A portion of a data file

________________________

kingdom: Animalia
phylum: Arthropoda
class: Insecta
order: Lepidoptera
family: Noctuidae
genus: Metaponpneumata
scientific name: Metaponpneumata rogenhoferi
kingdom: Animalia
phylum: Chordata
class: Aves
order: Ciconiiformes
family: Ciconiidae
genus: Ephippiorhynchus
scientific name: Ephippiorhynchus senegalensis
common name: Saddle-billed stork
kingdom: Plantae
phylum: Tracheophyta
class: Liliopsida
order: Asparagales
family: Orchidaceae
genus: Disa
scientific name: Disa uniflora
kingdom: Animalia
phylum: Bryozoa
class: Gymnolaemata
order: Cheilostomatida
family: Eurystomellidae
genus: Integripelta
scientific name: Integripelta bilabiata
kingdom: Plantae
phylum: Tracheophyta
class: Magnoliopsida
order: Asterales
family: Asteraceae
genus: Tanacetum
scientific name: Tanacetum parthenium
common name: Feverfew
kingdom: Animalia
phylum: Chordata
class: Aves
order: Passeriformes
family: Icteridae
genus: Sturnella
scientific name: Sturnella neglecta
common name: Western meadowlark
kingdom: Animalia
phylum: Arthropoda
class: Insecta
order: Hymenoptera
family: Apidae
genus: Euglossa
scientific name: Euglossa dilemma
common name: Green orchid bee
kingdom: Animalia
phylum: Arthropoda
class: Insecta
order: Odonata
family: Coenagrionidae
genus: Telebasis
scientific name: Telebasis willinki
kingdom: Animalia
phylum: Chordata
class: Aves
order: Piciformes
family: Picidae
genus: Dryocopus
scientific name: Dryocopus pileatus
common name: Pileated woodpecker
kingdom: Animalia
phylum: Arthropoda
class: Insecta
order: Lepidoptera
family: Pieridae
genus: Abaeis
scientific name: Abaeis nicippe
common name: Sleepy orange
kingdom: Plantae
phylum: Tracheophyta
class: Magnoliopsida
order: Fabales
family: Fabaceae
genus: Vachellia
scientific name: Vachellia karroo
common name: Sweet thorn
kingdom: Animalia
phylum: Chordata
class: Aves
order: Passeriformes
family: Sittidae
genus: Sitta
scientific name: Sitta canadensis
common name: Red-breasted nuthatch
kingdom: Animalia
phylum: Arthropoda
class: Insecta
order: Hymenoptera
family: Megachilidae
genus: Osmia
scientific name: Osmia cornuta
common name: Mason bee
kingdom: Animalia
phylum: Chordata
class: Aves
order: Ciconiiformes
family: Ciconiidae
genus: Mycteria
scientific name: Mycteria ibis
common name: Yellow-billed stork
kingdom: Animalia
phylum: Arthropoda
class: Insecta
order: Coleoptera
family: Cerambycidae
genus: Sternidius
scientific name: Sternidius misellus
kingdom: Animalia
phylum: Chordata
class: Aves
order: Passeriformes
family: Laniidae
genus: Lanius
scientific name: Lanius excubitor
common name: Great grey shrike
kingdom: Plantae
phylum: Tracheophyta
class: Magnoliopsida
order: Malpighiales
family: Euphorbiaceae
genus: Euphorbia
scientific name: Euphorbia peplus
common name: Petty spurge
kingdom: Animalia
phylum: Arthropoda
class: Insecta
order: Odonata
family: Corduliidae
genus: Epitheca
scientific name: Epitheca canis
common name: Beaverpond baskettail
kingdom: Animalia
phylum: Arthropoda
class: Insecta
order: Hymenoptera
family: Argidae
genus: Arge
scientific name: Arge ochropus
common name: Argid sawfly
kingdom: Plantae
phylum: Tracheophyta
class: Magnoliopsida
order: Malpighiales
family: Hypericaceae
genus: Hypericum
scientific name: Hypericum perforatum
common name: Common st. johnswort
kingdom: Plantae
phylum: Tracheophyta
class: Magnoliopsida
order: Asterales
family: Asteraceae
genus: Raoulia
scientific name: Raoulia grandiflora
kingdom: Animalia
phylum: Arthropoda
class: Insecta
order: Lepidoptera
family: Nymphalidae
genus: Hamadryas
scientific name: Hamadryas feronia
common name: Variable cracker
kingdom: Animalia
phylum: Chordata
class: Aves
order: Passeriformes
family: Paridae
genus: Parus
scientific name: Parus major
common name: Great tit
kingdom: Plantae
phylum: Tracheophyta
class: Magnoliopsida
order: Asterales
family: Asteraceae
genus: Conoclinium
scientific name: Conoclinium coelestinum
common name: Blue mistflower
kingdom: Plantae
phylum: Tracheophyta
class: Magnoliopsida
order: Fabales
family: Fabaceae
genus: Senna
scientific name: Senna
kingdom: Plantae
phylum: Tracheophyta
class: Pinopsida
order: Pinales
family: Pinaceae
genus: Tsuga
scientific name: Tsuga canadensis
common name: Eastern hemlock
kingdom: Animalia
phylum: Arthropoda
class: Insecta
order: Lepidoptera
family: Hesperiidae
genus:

________________________

**DIRECTIONS FOR THIS TASK:** Turn every line of the items above into a numbered list, omitting any blank lines.

**RESPONSE TO THIS TASK:**
1. kingdom: Animalia
2. phylum: Arthropoda
3. class: Insecta
4. order: Lepidoptera
5. family: Noctuidae
6. genus: Metaponpneumata
7. scientific name: Metaponpneumata rogenhoferi
8. kingdom: Animalia
9. phylum: Chordata
10. class: Aves
11. order: Ciconiiformes
12. family: Ciconiidae
13. genus: Ephippiorhynchus
14. scientific name: Ephippiorhynchus senegalensis
15. common name: Saddle-billed stork
16. kingdom: Plantae
17. phylum: Tracheophyta
18. class: Liliopsida
19. order: Asparagales
20. family: Orchidaceae
21. genus: Disa
22. scientific name: Disa uniflora
23. kingdom: Animalia
24. phylum: Bryozoa
25. class: Gymnolaemata
26. order: Cheilostomatida
27. family: Eurystomellidae
28. genus: Integripelta
29. scientific name: Integripelta bilabiata
30. kingdom: Plantae
31. phylum: Tracheophyta
32. class: Magnoliopsida
33. order: Asterales
34. family: Asteraceae
35. genus: Tanacetum
36. scientific name: Tanacetum parthenium
37. common name: Feverfew
38. kingdom: Animalia
39. phylum: Chordata
40. class: Aves
41. order: Passeriformes
42. family: Icteridae
43. genus: Sturnella
44. scientific name: Sturnella neglecta
45. common name: Western meadowlark
46. kingdom: Animalia
47. phylum: Arthropoda
48. class: Insecta
49. order: Hymenoptera
50. family: Apidae
51. genus: Euglossa
52. scientific name: Euglossa dilemma
53. common name: Green orchid bee
54. kingdom: Animalia
55. phylum: Arthropoda
56. class: Insecta
57. order: Odonata
58. family: Coenagrionidae
59. genus: Telebasis
60. scientific name: Telebasis willinki
61. kingdom: Animalia
62. phylum: Chordata
63. class: Aves
64. order: Piciformes
65. family: Picidae
66. genus: Dryocopus
67. scientific name: Dryocopus pileatus
68. common name: Pileated woodpecker
69. kingdom: Animalia
70. phylum: Arthropoda
71. class: Insecta
72. order: Lepidoptera
73. family: Pieridae
74. genus: Abaeis
75. scientific name: Abaeis nicippe
76. common name: Sleepy orange
77. kingdom: Plantae
78. phylum: Tracheophyta
79. class: Magnoliopsida
80. order: Fabales
81. family: Fabaceae
82. genus: Vachellia
83. scientific name: Vachellia karroo
84. common name: Sweet thorn
85. kingdom: Animalia
86. phylum: Chordata
87. class: Aves
88. order: Passeriformes
89. family: Sittidae
90. genus: Sitta
91. scientific name: Sitta canadensis
92. common name: Red-breasted nuthatch
93. kingdom: Animalia
94. phylum: Arthropoda
95. class: Insecta
96. order: Hymenoptera
97. family: Megachilidae
98. genus: Osmia
99. scientific name: Osmia cornuta
100. common name: Mason bee
101. kingdom: Animalia
102. phylum: Chordata
103. class: Aves
104. order: Ciconiiformes
105. family: Ciconiidae
106. genus: Mycteria
107. scientific name: Mycteria ibis
108. common name: Yellow-billed stork
109. kingdom: Animalia
110. phylum: Arthropoda
111. class: Insecta
112. order: Coleoptera
113. family: Cerambycidae
114. genus: Sternidius
115. scientific name: Sternidius misellus
116. kingdom: Animalia
117. phylum: Chordata
118. class: Aves
119. order: Passeriformes
120. family: Laniidae
121. genus: Lanius
122. scientific name: Lanius excubitor
123. common name: Great grey shrike
124. kingdom: Plantae
125. phylum: Tracheophyta
126. class: Magnoliopsida
127. order: Malpighiales
128. family: Euphorbiaceae
129. genus: Euphorbia
130. scientific name: Euphorbia peplus
131. common name: Petty spurge
132. kingdom: Animalia
133. phylum: Arthropoda
134. class: Insecta
135. order: Odonata
136. family: Corduliidae
137. genus: Epitheca
138. scientific name: Epitheca canis
139. common name: Beaverpond baskettail
140. kingdom: Animalia
141. phylum: Arthropoda
142. class: Insecta
143. order: Hymenoptera
144. family: Argidae
145. genus: Arge
146. scientific name: Arge ochropus
147. common name: Argid sawfly
148. kingdom: Plantae
149. phylum: Tracheophyta
150. class: Magnoliopsida
151. order: Malpighiales
152. family: Hypericaceae
153. genus: Hypericum
154. scientific name: Hypericum perforatum
155. common name: Common st. johnswort
156. kingdom: Plantae
157. phylum: Tracheophyta
158. class: Magnoliopsida
159. order: Asterales
160. family: Asteraceae
161. genus: Raoulia
162. scientific name: Raoulia grandiflora
163. kingdom: Animalia
164. phylum: Arthropoda
165. class: Insecta
166. order: Lepidoptera
167. family: Nymphalidae
168. genus: Hamadryas
169. scientific name: Hamadryas feronia
170. common name: Variable cracker
171. kingdom: Animalia
172. phylum: Chordata
173. class: Aves
174. order: Passeriformes
175. family: Paridae
176. genus: Parus
177. scientific name: Parus major
178. common name: Great tit
179. kingdom: Plantae
180. phylum: Tracheophyta
181. class: Magnoliopsida
182. order: Asterales
183. family: Asteraceae
184. genus: Conoclinium
185. scientific name: Conoclinium coelestinum
186. common name: Blue mistflower
187. kingdom: Plantae
188. phylum: Tracheophyta
189. class: Magnoliopsida
190. order: Fabales
191. family: Fabaceae
192. genus: Senna
193. scientific name: Senna
194. kingdom: Plantae
195. phylum: Tracheophyta
196. class: Pinopsida
197. order: Pinales
198. family: Pinaceae
199. genus: Tsuga
200. scientific name: Tsuga canadensis
201. common name: Eastern hemlock
202. kingdom: Animalia
203. phylum: Arthropoda
204. class: Insecta
205. order: Lepidoptera
206. family: Hesperiidae
207. genus:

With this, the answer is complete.